Río 2016
Los juegos del hambre
«Envidiado especial», cuántos países recorridos, qué amalgama de experiencias. Otros mundos, otras gentes y otras culturas, aunque la población intrínseca de unos Juegos permanece invariable. Caras conocidas y nombres olvidados; ocurre con compañeros de otras latitudes, pese a las hazañas compartidas. Esta cara me suena, ¿y el nombre? Sucede incluso con los deportistas, aquellos cuyas especialidades relucen en todos los medios una vez cada cuatro años, siempre en los Juegos, o en ocasiones esporádicas, o en los Mundiales, porque el fútbol arrasa. Sucede así que al pasear por la Villa, a la caza y captura de un bocado, el idioma español, sin acento, nos acerca.
Estilizada y felina, Aauri Bokesa, la campeona de España de 400, y Caridad Jerez, de 100 vallas, también fibra y menos risueña, se dirigen al cajero automático, nos encontramos y nos saludamos. Muac, muac. Están encantadas; entrenamiento por la mañana y a ver partidos y competiciones por la tarde. «Yo me quedaría aquí todo el año», dice resuelta y convencida Caridad. ¿No es monótono? «En absoluto». Están bien, las incomodidades del primer día son historia, que sólo las ganas de competir despiertan en ellas un punto de ansiedad.
Mi ansiedad es de otro tipo. Lo detectan. Alzan las cejas, esperan la pregunta: «Aparte del chiringuito de las hamburguesas, ¿hay otro sitio por aquí para comer?». No es que descarte el bocado americano por antonomasia, es que hay una cola muy superior a mi apetito.

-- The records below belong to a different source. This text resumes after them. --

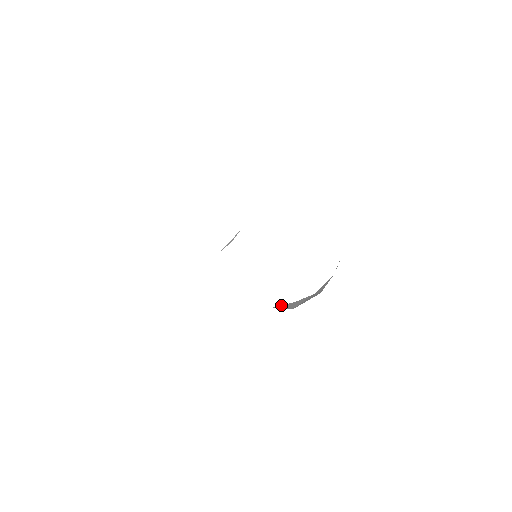
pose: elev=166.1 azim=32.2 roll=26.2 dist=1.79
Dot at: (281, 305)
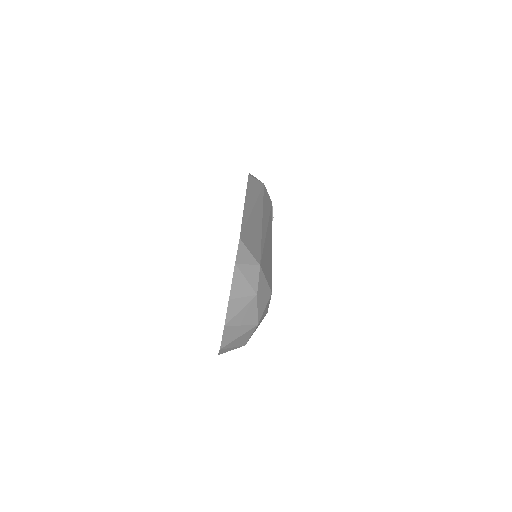
Dot at: occluded
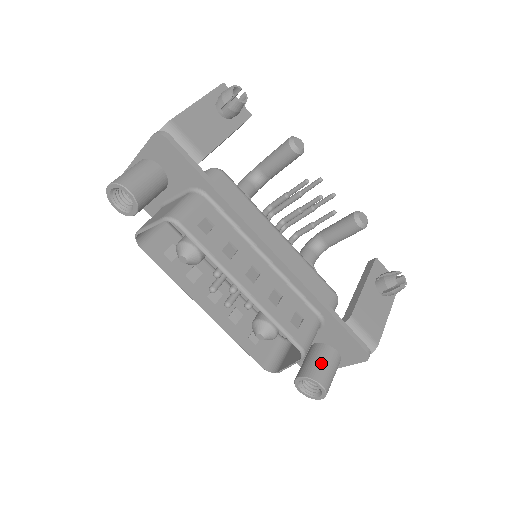
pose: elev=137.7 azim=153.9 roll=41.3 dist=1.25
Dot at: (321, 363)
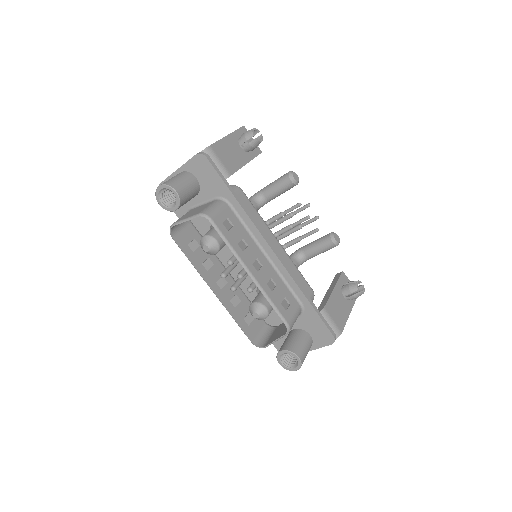
Dot at: (299, 342)
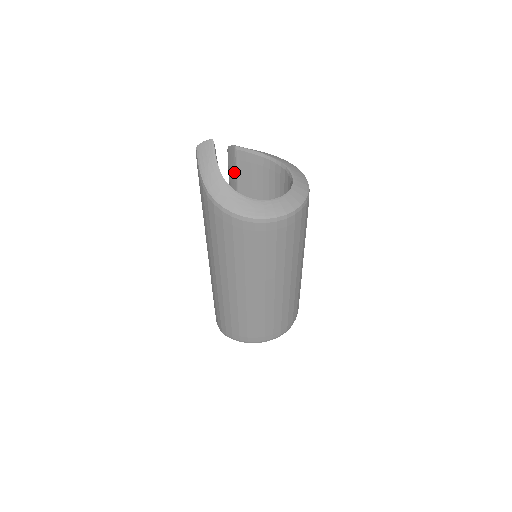
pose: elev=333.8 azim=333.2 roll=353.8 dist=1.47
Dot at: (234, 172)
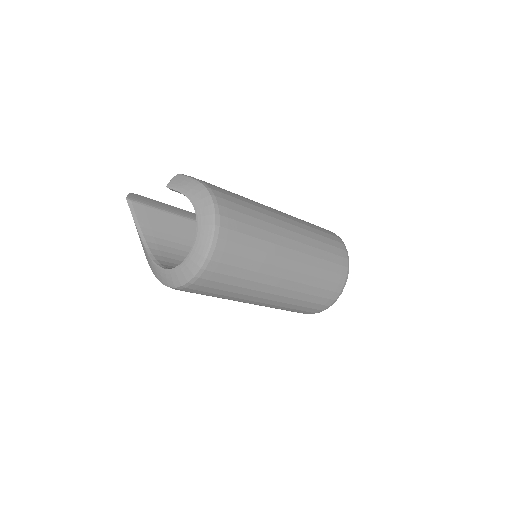
Dot at: occluded
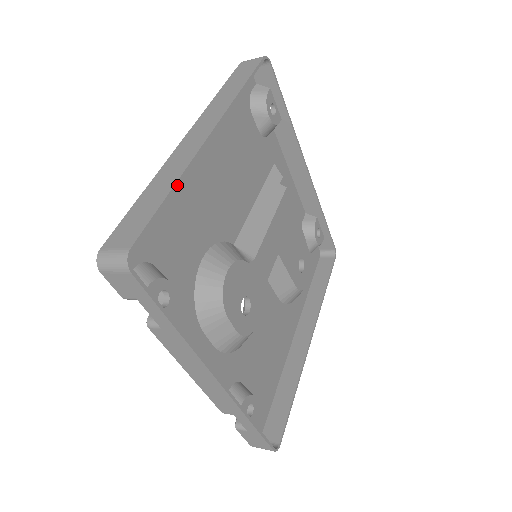
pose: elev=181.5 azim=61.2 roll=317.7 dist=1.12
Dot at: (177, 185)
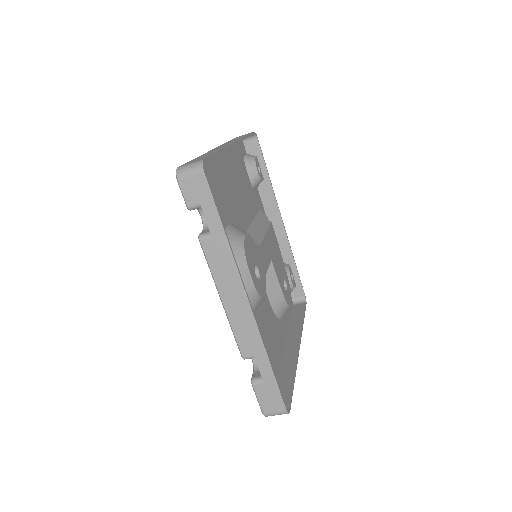
Dot at: (221, 151)
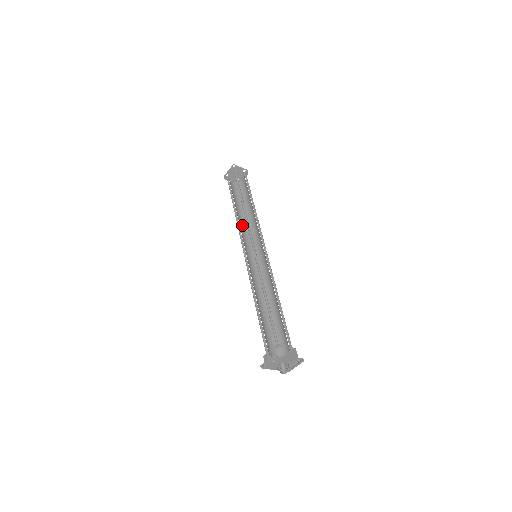
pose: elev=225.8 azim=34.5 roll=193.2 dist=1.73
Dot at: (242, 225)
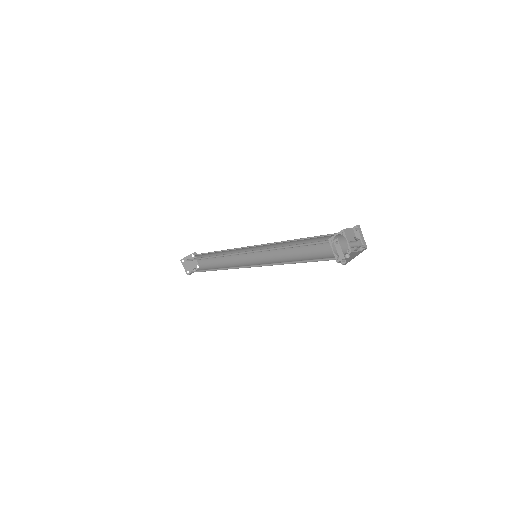
Dot at: occluded
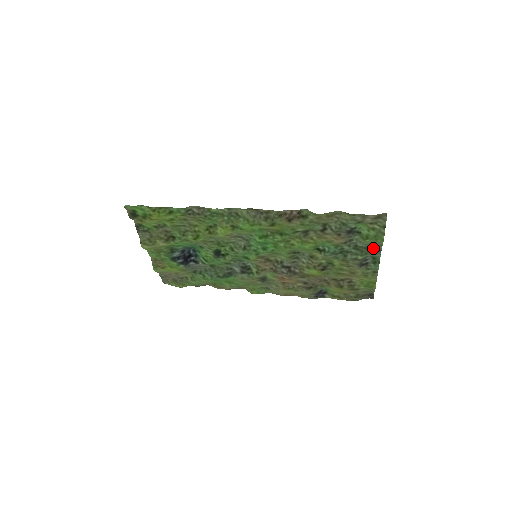
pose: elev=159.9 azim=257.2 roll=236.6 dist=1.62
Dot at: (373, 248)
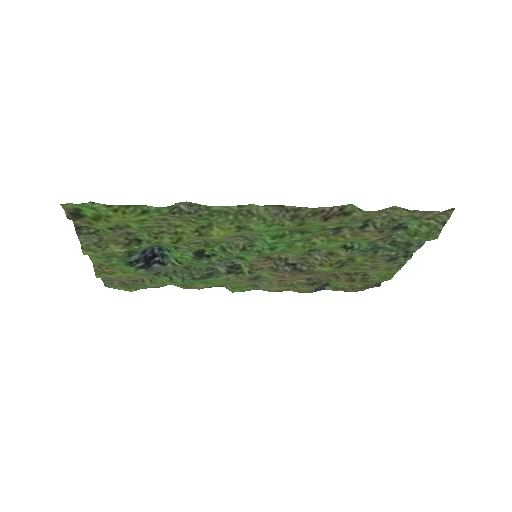
Dot at: (414, 243)
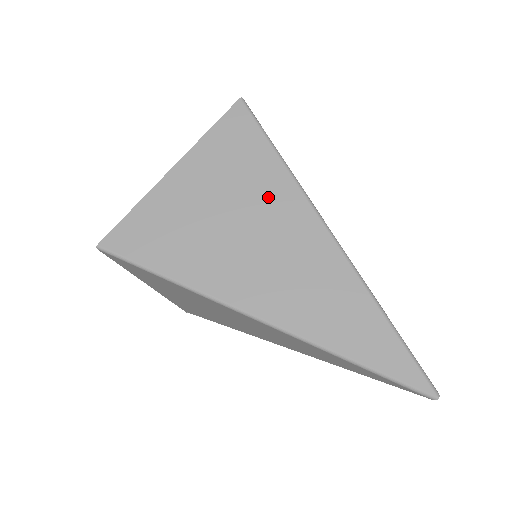
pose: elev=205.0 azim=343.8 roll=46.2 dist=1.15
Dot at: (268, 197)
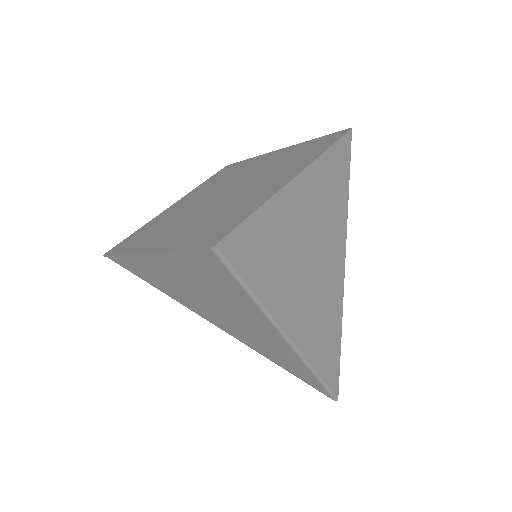
Dot at: (332, 238)
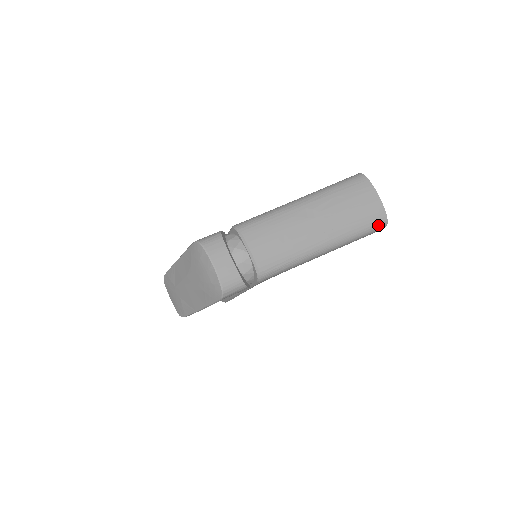
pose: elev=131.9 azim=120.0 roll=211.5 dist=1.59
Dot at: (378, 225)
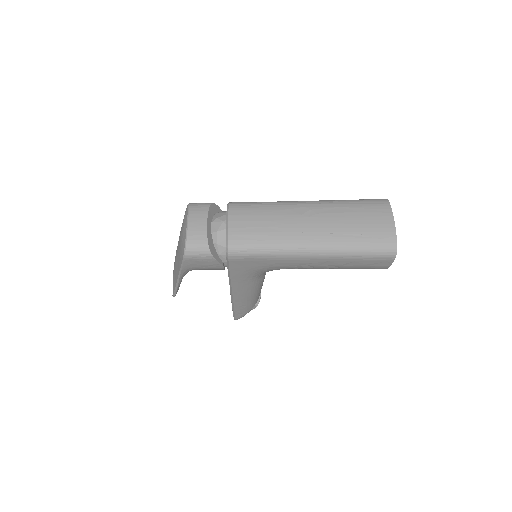
Dot at: (383, 249)
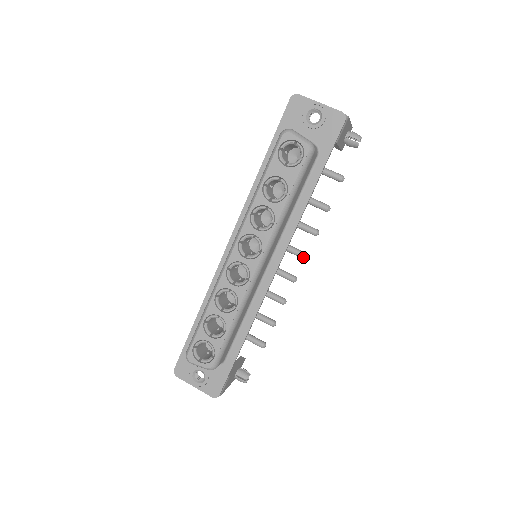
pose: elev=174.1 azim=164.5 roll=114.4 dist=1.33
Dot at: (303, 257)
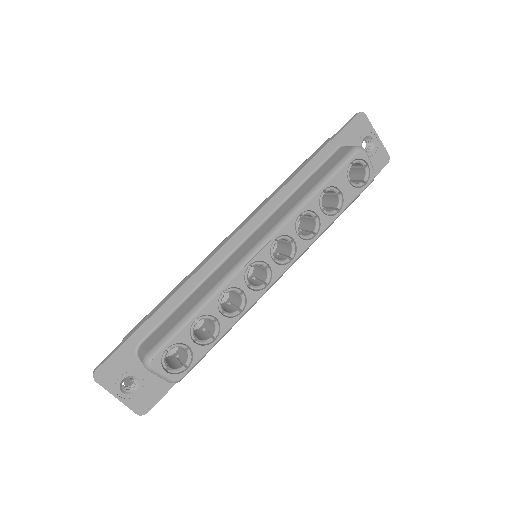
Dot at: occluded
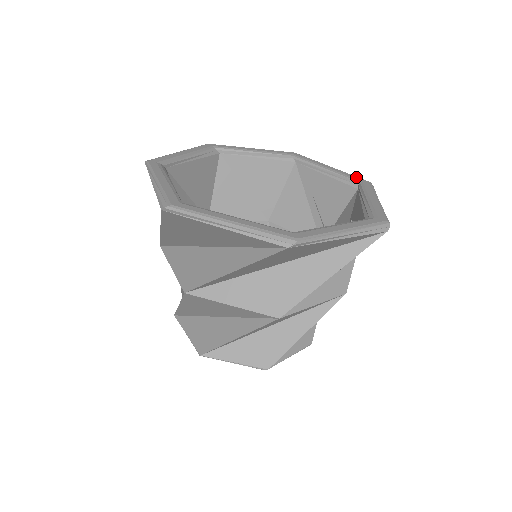
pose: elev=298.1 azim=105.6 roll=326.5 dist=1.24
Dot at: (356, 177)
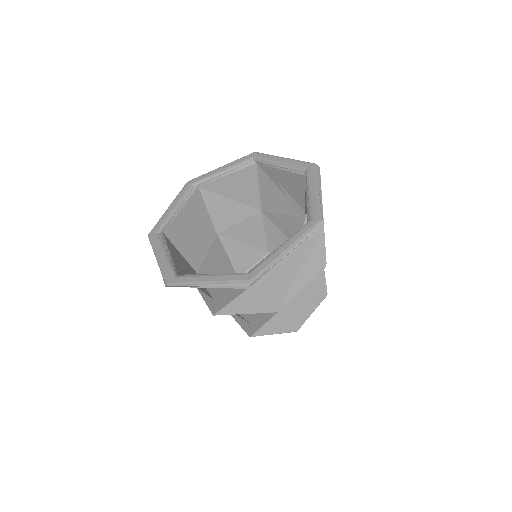
Dot at: (317, 211)
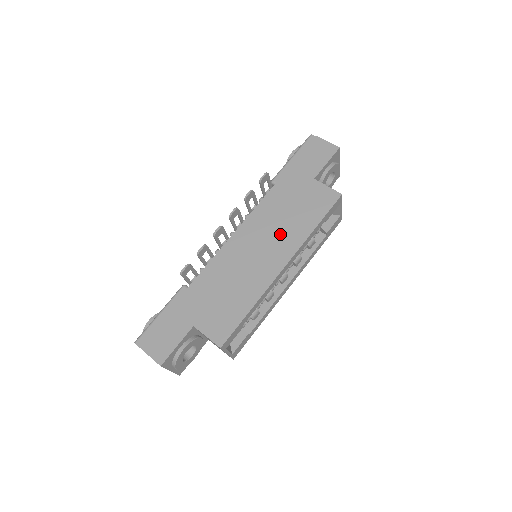
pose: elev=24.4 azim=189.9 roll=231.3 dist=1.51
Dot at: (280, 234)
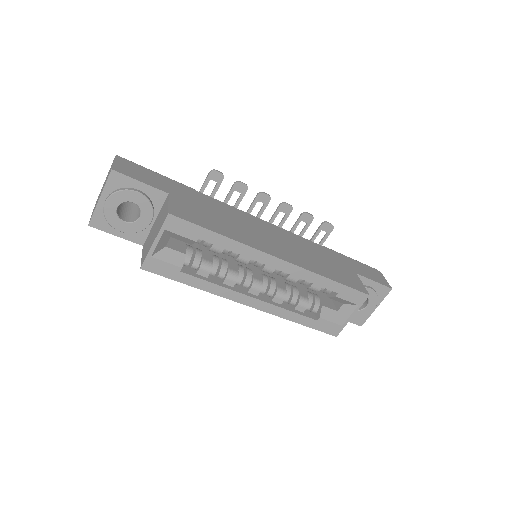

O eso o el «mercadinho» de primeros auxilios con galletas y demás. Ellas comen en el restaurante de la Villa, allí donde la entrada está vedada al periodista. Lástima. Mi reino por un bocata de calamares. Rebajo conscientemente las expectativas: un sándwich mixto. Ni eso.
Lo de comer, con los horarios cruzados entre Brasil y España, es complicado. O se hace a salto de mata o recurrir a Suzanne Collins y a Jennifer Lawrence para superar estas ominosas pruebas de estos «Juegos del hambre». Pero, ojo, que todo no va ser culpa de la organización más desorganizada. Sí lo es que el día de la ceremonia de apertura en Maracaná sólo quedaran palomitas para comer desde una hora antes del comienzo. ¿Falta de previsión? ¿Incapacidad? Pues con un cucurucho de palomitas cerramos el día desde el desayuno. Ni más ni menos. En otras instalaciones ocurre igual.
Esto de comer, una costumbre más que occidental, no sería un problema si los transportes funcionaran. Los autobuses que llevan a los periodistas sólo hacen ostentación vergonzosa del aire acondicionado: entre 14 y 17 grados centígrados. Con el frío encoge el estómago y quién sabe si la hambruna lo acusa. Trayectos interminables, atascos y pérdidas de tiempo, pero no de apetito. Y así, un día tras otro sin comer. Las palomitas, ese consuelo, «bocatto di cardinale».